What is required:
An exact copy of all the data is required.

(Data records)
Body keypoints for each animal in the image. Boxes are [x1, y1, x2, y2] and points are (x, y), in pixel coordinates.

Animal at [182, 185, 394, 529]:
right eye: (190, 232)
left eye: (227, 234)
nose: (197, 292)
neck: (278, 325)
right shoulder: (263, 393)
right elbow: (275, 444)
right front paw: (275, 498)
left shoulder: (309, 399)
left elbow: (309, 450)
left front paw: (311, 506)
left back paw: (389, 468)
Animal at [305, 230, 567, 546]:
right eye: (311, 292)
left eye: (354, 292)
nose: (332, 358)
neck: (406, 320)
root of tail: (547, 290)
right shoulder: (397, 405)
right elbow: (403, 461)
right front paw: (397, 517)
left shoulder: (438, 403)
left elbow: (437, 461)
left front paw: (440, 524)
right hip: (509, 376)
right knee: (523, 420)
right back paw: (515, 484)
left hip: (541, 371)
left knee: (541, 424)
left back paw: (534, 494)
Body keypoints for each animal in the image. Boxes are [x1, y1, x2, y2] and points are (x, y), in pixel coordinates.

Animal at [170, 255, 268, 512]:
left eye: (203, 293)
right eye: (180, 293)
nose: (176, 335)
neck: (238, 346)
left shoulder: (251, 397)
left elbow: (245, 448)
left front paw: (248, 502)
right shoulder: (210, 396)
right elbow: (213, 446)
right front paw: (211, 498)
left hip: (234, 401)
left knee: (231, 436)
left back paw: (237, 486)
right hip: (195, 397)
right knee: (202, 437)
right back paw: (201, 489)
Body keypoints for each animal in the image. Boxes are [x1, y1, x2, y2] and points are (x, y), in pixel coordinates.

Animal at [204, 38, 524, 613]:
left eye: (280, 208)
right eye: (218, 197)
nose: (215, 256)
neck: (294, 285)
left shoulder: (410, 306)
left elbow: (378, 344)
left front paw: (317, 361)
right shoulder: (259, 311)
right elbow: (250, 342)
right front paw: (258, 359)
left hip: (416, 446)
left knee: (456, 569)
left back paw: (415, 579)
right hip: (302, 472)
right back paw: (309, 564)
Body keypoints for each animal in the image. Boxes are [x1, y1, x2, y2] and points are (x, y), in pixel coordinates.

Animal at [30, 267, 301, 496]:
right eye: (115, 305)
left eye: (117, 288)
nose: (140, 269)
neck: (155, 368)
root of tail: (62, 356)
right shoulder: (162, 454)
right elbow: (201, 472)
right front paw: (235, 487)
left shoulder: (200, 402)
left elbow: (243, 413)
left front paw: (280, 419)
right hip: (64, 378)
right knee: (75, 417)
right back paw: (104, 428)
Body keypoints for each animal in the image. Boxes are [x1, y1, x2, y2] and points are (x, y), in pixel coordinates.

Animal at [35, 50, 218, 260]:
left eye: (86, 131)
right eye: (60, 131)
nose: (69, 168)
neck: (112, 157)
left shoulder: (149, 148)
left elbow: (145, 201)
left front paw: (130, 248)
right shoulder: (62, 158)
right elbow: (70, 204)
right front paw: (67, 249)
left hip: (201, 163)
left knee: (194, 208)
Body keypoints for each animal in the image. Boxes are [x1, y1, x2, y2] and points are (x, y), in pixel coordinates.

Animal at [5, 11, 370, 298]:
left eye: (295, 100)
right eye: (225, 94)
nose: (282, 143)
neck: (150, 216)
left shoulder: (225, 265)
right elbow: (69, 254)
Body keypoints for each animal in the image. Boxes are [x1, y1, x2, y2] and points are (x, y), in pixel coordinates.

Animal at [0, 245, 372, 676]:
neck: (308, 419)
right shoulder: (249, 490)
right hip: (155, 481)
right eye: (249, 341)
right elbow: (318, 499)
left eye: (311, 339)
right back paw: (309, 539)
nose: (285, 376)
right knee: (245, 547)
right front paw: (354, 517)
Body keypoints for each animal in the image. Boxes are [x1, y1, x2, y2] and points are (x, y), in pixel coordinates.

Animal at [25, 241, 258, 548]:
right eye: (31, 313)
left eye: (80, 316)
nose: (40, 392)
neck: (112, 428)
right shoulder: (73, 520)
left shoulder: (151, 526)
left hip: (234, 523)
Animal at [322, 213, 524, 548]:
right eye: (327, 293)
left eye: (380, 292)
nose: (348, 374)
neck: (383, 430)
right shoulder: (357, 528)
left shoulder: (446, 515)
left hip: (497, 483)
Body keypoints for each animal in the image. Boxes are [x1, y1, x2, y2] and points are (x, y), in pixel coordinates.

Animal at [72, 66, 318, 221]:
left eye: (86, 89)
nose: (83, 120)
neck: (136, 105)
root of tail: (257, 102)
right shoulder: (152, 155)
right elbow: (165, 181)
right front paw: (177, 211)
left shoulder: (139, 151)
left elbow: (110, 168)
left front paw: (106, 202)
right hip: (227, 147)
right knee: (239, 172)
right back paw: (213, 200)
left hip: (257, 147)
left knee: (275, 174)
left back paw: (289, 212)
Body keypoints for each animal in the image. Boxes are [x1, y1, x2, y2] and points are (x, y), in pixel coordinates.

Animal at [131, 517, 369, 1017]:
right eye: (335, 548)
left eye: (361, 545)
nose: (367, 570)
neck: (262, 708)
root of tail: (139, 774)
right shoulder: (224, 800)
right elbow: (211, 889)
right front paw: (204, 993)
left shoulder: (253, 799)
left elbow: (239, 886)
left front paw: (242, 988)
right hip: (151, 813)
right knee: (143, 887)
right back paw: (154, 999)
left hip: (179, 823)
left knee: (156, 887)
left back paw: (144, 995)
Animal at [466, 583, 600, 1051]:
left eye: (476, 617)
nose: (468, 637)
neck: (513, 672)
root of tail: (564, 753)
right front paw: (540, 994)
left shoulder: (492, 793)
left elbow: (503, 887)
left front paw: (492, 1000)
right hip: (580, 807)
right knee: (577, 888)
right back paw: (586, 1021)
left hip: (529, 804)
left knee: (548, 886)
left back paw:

Response area:
Body keypoints for each animal in the image. Boxes are [x1, y1, x2, y2] and points are (x, y), in pixel coordinates.

Animal at [182, 185, 394, 529]:
right eye: (190, 232)
left eye: (227, 234)
nose: (197, 292)
neck: (278, 325)
right shoulder: (263, 393)
right elbow: (275, 444)
right front paw: (275, 498)
left shoulder: (309, 399)
left elbow: (309, 450)
left front paw: (311, 506)
left back paw: (389, 468)
Animal at [305, 230, 567, 546]:
right eye: (311, 292)
left eye: (354, 292)
nose: (332, 358)
neck: (406, 320)
root of tail: (547, 290)
right shoulder: (397, 405)
right elbow: (403, 461)
right front paw: (397, 517)
left shoulder: (438, 403)
left elbow: (437, 461)
left front paw: (440, 524)
right hip: (509, 376)
right knee: (523, 420)
right back paw: (515, 484)
left hip: (541, 371)
left knee: (541, 424)
left back paw: (534, 494)
Body keypoints for each animal in the image. Boxes are [x1, y1, x2, y2] and points are (x, y), in pixel coordinates.

Animal at [170, 255, 268, 512]:
left eye: (203, 293)
right eye: (180, 293)
nose: (176, 335)
neck: (238, 346)
left shoulder: (251, 397)
left elbow: (245, 448)
left front paw: (248, 502)
right shoulder: (210, 396)
right elbow: (213, 446)
right front paw: (211, 498)
left hip: (234, 401)
left knee: (231, 436)
left back paw: (237, 486)
right hip: (195, 397)
right knee: (202, 437)
right back paw: (201, 489)
Body keypoints for each animal in the image. Boxes are [x1, y1, x2, y2] and points are (x, y), in pixel coordinates.

Animal at [204, 38, 524, 613]:
left eye: (280, 208)
right eye: (218, 197)
nose: (215, 256)
neck: (294, 285)
left shoulder: (410, 306)
left elbow: (378, 344)
left front paw: (317, 361)
right shoulder: (259, 311)
right elbow: (250, 342)
right front paw: (258, 359)
left hip: (416, 446)
left knee: (456, 569)
left back paw: (415, 579)
right hip: (302, 472)
right back paw: (309, 564)
Body keypoints for each animal in the image. Boxes are [x1, y1, x2, y2] and points are (x, y), in pixel coordinates.

Animal at [30, 267, 301, 496]:
right eye: (115, 305)
left eye: (117, 288)
nose: (140, 269)
neck: (155, 368)
root of tail: (62, 356)
right shoulder: (162, 454)
right elbow: (201, 472)
right front paw: (235, 487)
left shoulder: (200, 402)
left elbow: (243, 413)
left front paw: (280, 419)
right hip: (64, 378)
right knee: (75, 417)
right back paw: (104, 428)
Body keypoints for each animal in the image. Boxes are [x1, y1, x2, y2] and points are (x, y), in pixel coordinates.

Animal at [35, 50, 218, 260]:
left eye: (86, 131)
right eye: (60, 131)
nose: (69, 168)
neck: (112, 157)
left shoulder: (149, 148)
left elbow: (145, 201)
left front paw: (130, 248)
right shoulder: (62, 158)
right elbow: (70, 204)
right front paw: (67, 249)
left hip: (201, 163)
left knee: (194, 208)
Body keypoints for each animal in the image. Boxes are [x1, y1, x2, y2] and points are (x, y), in pixel coordinates.

Animal at [5, 11, 370, 298]:
left eye: (295, 100)
right eye: (225, 94)
nose: (282, 143)
neck: (150, 216)
left shoulder: (225, 265)
right elbow: (69, 254)
Body keypoints for each animal in the image. Boxes are [x1, y1, x2, y2] and points are (x, y), in pixel coordinates.

Animal at [0, 245, 372, 676]:
neck: (308, 419)
right shoulder: (249, 490)
right hip: (155, 481)
right eye: (249, 341)
right elbow: (318, 499)
left eye: (311, 339)
right back paw: (309, 539)
nose: (285, 376)
right knee: (245, 547)
right front paw: (354, 517)
Body keypoints for each animal in the image. Boxes are [x1, y1, x2, y2] and points are (x, y), in pixel coordinates.

Animal at [25, 241, 258, 548]:
right eye: (31, 313)
left eye: (80, 316)
nose: (40, 392)
neck: (112, 428)
right shoulder: (73, 520)
left shoulder: (151, 526)
left hip: (234, 523)
Animal at [322, 213, 524, 548]:
right eye: (327, 293)
left eye: (380, 292)
nose: (348, 374)
neck: (383, 430)
right shoulder: (357, 528)
left shoulder: (446, 515)
left hip: (497, 483)
Body keypoints for each animal in the image. Boxes are [x1, y1, x2, y2] and points are (x, y), in pixel coordinates.

Animal at [72, 66, 318, 221]:
left eye: (86, 89)
nose: (83, 120)
neck: (136, 105)
root of tail: (257, 102)
right shoulder: (152, 155)
right elbow: (165, 181)
right front paw: (177, 211)
left shoulder: (139, 151)
left elbow: (110, 168)
left front paw: (106, 202)
right hip: (227, 147)
right knee: (239, 172)
right back paw: (213, 200)
left hip: (257, 147)
left knee: (275, 174)
left back paw: (289, 212)
Body keypoints for each animal in the image. Boxes are [x1, y1, x2, y2] and points are (x, y), in pixel coordinates.

Animal at [131, 517, 369, 1017]:
right eye: (335, 548)
left eye: (361, 545)
nose: (367, 570)
neck: (262, 708)
root of tail: (139, 774)
right shoulder: (224, 800)
right elbow: (211, 889)
right front paw: (204, 993)
left shoulder: (253, 799)
left elbow: (239, 886)
left front paw: (242, 988)
right hip: (151, 813)
right knee: (143, 887)
right back paw: (154, 999)
left hip: (179, 823)
left knee: (156, 887)
left back paw: (144, 995)
Animal at [466, 583, 600, 1051]:
left eye: (476, 617)
nose: (468, 637)
neck: (513, 672)
root of tail: (564, 753)
right front paw: (540, 994)
left shoulder: (492, 793)
left elbow: (503, 887)
left front paw: (492, 1000)
right hip: (580, 807)
right knee: (577, 888)
right back paw: (586, 1021)
left hip: (529, 804)
left knee: (548, 886)
left back paw:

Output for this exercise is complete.